A baby cotton-top tamarin was born on August 3rd at the Cape May County Zoo. The monkey was born to the couple Cordelia and Lil’ T. These primates are critically endangered and are found usually in the rainforests of Colombia in South America.

cotton-top tamarin
(Image Source: Cape May County Zoo)

Jean Whalen, the program coordinator at the Zoo, told The Koala, “The baby cotton-top is doing very well!  This is Cordelia and Lil’ T’s (Tamtam’s) first baby, so they are new to everything.  They have picked up parenting very well! At first, mom carried the baby exclusively so that it could nurse regularly.  At about 1.5 weeks old, dad started helping to carry the baby, which is what should be expected.”

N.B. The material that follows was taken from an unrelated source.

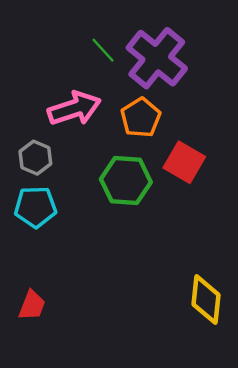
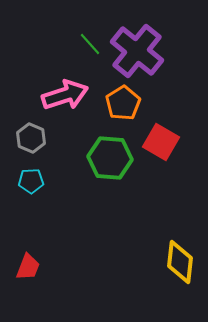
cyan pentagon: (35, 207) -> (31, 181), size x0.7

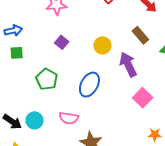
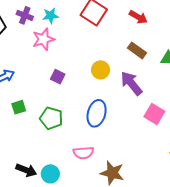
green square: (17, 53) -> (19, 107), moved
cyan circle: (34, 120) -> (50, 174), moved

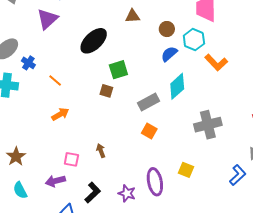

Talking about their parenting skills, Whalen also added, “Tamarins exhibit alloparenting. Which means all family members help carry and raise the infants. Lil T will give the baby back to Cordelia for it to nurse, then carry it again to give mom a break. Carrying the baby is a lot of work! A newborn weighs around 15% of mom’s body weight, which would be like a 150lb woman carrying a 25lb infant without ever being able to put it down! We have noticed the baby is awake more often (less napping) and calling for mom when it is hungry.”

baby cotton top
(Image Source: Cape May County Zoo)

The newborn’s mother, Cordelia, has been at the Cape May County Zoo for a few years. While the male Lil’ T has been there since June of 2019. There are only around 6,000 Cotton-top tamarins left in the wild.

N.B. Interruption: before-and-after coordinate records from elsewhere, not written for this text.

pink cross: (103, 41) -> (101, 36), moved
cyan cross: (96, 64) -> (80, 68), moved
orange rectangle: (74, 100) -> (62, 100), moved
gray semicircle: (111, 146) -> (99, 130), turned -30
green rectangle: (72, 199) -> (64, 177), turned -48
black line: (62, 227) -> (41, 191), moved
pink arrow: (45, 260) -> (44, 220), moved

The veterinarian at the zoo, Alex Ernst said in a statement, “The baby is strong and healthy and will be carried closely by both Mom and Dad for several weeks until it is strong enough to venture out on its own. The gender has not been identified because the baby is held by the mother. They are out and about in their habitat and can be viewed by the public. Visitors will have to look closely at Mom to see the baby as she will be holding onto it very tight.”

cotton-top tamarin
(Image Source: Cape May County Zoo)

The baby cotton-top tamarin is the first of its species born at the zoo in almost 17 years.